Yesterday, my sister and I took a jaunt about 35-40 miles northeast of Carson Valley to visit the Campies Lavender Patch to purchase some lavender plants and products.  https://www.campieslavender.com/    I’m including the link to the farm because I forgot I had the camera until after we visited the Lavender Patch.

The owners, Mike and Diane, own a few acres out near Stagecoach, Nevada, and offer up to 40 varieties of lavender.  Some of those varieties have been bred by Mike himself.  The best thing about these plants is that they are acclimated to the Nevada climate, can stand up to our weather extremes and they won’t die as have most of my other lavender plants.  Good friends at the Jacobs Family Berry Farm https://www.jacobsberries.com/  have many of the Campie plants and they are beautiful!

Stagecoach in Lyon County, Nevada, United States, located east of Reno. Its name is likely derived from its place as the Overland Stagecoach station at Desert Well.  The 2010 population was 1874 and I don’t think it’s grown much since then. The Lavender Patch is a few miles north of US Hwy. 50 located on an upslope of a hilly valley.

It was rather stormy here in Minden, but was just windy out near the Patch.  Mike met us outside the house and then showed us the buildings where the smaller plants are kept.  He described the plants and what they look like (they were mostly all alike to us) and then showed us the gallon plants.  We chose our plants and then purchased our lavender products that we had ordered ahead of time.  (Remember, technically, Campies Patch is still closed.  So, our orders were “to go.”)   We had a pleasant visit and then hopped in the car to go home with our treasures.

Nevada is home to many herds of wild horses and the area we were in is famous for its herds.  We happened to see the largest herd we’ve ever seen before we got back to Hwy. 50.  We counted them from afar (between 50-54) and then I was able to find a road/gravel path to get closer.  We could see horses of all ages and they all looked pretty healthy.  It was then I remembered my camera and took a few photos of them engaging in several activities and two were doing what comes naturally.  If you wish to see that picture, please contact me as this is a family blog.    Jerri and I were pretty excited to see this herd because if we are lucky enough to see any wild horses, they are in groups of maybe 5-6 or so.
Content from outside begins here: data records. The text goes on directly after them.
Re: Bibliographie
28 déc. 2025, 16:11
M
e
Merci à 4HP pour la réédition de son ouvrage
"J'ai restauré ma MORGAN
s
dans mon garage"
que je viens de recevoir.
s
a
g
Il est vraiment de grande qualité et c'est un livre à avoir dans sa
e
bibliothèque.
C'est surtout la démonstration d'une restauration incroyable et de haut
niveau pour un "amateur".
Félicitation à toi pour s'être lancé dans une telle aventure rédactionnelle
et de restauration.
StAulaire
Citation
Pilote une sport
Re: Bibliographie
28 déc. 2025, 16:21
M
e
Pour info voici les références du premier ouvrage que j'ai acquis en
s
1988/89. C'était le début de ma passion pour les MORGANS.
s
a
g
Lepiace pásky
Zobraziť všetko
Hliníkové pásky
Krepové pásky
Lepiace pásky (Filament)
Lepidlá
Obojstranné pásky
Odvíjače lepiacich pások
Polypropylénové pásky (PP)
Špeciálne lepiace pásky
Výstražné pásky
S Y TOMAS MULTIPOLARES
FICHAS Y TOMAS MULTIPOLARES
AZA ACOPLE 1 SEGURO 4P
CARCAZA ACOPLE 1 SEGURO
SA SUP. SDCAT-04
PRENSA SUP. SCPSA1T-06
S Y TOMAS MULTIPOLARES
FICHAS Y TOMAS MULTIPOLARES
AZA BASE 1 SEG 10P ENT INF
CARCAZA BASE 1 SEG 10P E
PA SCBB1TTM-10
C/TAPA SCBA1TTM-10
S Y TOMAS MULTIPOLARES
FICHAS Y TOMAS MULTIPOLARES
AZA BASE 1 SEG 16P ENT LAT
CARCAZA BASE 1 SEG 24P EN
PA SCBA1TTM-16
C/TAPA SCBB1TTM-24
You can see the terrain and the desert foliage.  It must be difficult for the herd to sustain itself as I don’t think sagebrush is all that tasty. I think the brown roofed house on the left side is close to where the Lavender Patch is.  Please click on the image to enlarge it.







2 Responses to “A Floral, Horsey Adventure May whatever, 2020”

  1. Samuel Knipmeyer May 19, 2020 at 8:47 pm #

    Cora,thanks for the great report.Please stay safe and well.Peace,Sam

  2. Sherry Tanaka May 22, 2020 at 1:53 pm #

    Wow, wilds horses! Cool to see so many. I’ve never even seen a wild horse.